Saved data entries

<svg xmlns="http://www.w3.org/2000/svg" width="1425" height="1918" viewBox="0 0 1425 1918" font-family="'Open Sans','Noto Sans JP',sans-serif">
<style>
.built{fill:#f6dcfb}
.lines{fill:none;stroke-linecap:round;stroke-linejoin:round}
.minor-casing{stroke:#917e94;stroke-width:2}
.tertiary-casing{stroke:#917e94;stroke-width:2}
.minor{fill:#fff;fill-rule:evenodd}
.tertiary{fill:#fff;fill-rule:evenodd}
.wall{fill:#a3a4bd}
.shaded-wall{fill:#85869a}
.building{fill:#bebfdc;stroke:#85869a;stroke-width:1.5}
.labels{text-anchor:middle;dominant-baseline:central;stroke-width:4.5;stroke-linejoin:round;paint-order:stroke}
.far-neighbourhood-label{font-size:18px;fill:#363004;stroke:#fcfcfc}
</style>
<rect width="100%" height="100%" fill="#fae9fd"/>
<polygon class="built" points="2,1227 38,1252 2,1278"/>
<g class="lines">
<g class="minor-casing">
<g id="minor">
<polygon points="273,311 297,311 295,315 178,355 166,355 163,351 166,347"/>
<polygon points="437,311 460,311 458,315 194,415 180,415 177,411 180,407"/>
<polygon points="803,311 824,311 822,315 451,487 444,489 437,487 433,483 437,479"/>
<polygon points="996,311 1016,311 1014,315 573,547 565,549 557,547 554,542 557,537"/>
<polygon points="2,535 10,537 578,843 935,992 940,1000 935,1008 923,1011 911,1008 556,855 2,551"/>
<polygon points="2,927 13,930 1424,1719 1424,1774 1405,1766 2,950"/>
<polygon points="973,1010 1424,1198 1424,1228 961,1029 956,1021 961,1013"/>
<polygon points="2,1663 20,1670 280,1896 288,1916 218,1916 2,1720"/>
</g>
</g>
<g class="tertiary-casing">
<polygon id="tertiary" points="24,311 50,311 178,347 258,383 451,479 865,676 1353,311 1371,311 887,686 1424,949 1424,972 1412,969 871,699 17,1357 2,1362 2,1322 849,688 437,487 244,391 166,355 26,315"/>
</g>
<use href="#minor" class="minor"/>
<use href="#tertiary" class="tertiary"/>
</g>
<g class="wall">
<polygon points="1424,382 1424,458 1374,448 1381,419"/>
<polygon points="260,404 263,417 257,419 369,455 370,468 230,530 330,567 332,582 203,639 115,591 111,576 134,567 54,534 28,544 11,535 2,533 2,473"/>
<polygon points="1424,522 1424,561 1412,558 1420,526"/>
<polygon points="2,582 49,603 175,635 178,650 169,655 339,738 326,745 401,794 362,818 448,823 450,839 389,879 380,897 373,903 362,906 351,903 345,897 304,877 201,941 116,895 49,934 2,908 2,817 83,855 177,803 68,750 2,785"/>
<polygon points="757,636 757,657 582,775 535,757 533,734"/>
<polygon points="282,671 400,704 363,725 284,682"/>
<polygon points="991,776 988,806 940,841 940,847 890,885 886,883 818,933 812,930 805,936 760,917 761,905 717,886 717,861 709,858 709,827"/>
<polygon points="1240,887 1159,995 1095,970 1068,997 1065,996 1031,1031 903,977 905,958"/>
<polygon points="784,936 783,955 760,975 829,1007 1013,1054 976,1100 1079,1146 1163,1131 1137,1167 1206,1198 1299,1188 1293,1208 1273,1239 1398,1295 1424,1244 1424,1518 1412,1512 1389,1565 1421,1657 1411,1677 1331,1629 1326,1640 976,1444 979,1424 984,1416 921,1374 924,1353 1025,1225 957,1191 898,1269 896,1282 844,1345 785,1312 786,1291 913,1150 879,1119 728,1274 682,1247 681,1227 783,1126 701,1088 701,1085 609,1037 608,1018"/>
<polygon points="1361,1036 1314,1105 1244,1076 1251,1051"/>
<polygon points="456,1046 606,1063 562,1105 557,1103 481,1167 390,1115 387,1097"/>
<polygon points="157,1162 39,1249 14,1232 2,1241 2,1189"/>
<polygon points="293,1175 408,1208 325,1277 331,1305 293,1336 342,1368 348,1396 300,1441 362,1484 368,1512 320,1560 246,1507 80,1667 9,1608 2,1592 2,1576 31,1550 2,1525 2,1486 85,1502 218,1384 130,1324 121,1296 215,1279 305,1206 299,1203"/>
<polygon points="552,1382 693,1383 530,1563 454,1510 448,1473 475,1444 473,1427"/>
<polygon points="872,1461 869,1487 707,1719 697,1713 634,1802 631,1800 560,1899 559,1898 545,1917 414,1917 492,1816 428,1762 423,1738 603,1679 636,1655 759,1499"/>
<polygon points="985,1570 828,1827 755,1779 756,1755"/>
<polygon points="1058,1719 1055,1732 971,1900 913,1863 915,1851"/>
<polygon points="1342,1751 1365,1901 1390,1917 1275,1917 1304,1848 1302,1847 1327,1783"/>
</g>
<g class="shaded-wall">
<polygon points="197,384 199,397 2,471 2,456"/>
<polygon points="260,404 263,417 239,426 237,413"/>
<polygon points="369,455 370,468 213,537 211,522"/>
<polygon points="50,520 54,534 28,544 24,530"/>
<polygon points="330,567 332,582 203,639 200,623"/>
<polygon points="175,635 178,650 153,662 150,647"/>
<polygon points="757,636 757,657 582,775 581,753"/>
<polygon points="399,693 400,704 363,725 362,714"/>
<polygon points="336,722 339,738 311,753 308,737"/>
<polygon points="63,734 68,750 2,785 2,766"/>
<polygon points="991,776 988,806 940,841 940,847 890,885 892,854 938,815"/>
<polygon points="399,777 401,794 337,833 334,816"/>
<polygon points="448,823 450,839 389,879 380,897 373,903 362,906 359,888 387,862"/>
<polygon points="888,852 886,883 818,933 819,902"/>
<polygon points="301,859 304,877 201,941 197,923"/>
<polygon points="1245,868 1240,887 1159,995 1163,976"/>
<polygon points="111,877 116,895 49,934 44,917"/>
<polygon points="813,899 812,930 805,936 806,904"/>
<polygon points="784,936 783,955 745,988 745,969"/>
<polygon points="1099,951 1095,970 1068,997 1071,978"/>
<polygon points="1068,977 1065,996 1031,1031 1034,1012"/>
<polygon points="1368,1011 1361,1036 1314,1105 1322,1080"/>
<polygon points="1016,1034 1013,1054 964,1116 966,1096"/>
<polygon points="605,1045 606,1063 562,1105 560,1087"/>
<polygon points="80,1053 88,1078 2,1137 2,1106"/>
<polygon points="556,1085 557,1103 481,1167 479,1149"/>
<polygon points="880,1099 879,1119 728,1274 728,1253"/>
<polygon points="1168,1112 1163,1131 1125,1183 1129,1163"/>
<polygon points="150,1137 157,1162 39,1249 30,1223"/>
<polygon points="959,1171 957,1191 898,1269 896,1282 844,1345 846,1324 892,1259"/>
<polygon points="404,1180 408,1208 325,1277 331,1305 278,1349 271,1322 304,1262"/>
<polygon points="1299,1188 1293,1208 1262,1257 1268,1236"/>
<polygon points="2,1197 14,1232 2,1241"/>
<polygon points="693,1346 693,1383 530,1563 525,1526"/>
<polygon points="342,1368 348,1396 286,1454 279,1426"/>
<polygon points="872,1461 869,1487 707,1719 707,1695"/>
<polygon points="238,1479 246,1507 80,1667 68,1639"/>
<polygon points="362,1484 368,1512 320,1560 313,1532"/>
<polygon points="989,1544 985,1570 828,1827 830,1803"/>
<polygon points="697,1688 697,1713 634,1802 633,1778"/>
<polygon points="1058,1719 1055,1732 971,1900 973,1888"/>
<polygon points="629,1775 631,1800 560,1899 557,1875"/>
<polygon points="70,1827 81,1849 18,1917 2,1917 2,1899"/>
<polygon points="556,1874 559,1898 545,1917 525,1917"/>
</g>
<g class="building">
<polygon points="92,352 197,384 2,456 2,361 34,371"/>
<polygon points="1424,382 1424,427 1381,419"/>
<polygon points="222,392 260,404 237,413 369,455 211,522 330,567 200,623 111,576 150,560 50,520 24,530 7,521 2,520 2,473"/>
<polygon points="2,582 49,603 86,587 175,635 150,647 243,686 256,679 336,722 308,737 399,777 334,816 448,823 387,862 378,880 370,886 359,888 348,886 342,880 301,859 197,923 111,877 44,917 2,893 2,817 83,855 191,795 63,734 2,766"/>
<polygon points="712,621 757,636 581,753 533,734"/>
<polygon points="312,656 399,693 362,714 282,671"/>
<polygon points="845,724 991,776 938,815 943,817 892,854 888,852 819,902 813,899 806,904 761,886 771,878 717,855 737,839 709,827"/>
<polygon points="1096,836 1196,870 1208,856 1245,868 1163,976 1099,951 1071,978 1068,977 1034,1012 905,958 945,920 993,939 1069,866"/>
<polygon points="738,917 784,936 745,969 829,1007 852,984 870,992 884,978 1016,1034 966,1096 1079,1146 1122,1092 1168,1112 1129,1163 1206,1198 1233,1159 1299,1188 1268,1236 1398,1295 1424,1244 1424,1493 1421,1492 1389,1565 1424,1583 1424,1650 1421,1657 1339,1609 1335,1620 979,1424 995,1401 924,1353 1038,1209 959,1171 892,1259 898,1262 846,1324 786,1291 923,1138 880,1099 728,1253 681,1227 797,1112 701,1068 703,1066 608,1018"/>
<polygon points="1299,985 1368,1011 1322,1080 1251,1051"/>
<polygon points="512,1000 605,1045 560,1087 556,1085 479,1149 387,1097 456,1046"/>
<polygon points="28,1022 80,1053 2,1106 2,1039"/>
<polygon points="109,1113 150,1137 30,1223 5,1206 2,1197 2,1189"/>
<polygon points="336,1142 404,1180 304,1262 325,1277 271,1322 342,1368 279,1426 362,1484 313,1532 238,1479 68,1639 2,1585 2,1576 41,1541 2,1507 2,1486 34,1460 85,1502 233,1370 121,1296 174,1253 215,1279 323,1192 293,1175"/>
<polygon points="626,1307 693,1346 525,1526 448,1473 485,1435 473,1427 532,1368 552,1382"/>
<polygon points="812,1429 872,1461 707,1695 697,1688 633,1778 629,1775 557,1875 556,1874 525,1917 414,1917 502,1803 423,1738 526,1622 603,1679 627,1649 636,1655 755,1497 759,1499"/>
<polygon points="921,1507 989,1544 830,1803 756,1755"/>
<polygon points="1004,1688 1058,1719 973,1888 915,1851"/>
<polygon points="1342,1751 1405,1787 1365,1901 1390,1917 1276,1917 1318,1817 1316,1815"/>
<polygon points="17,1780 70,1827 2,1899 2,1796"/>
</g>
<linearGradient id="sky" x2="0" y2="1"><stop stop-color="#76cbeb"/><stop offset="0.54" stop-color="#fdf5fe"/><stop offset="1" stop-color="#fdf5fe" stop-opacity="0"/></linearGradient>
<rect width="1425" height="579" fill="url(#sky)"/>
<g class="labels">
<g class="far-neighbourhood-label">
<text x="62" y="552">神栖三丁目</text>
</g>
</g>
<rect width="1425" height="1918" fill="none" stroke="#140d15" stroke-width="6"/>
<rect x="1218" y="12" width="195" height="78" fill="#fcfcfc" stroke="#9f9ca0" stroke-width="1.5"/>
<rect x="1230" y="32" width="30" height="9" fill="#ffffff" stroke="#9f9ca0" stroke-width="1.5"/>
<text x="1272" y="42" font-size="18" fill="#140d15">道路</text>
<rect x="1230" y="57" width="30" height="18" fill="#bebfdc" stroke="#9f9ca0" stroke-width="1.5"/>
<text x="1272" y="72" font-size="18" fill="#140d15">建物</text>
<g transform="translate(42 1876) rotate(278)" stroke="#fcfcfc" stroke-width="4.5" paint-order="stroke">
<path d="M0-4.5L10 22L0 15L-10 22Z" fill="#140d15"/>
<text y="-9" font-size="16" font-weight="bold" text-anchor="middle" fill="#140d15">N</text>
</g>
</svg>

TASK INSTRUCTIONS: For each line of the entries that contains the word "lines", make a copy.

ANSWER TO THE PROBLEM:
.lines{fill:none;stroke-linecap:round;stroke-linejoin:round}
<g class="lines">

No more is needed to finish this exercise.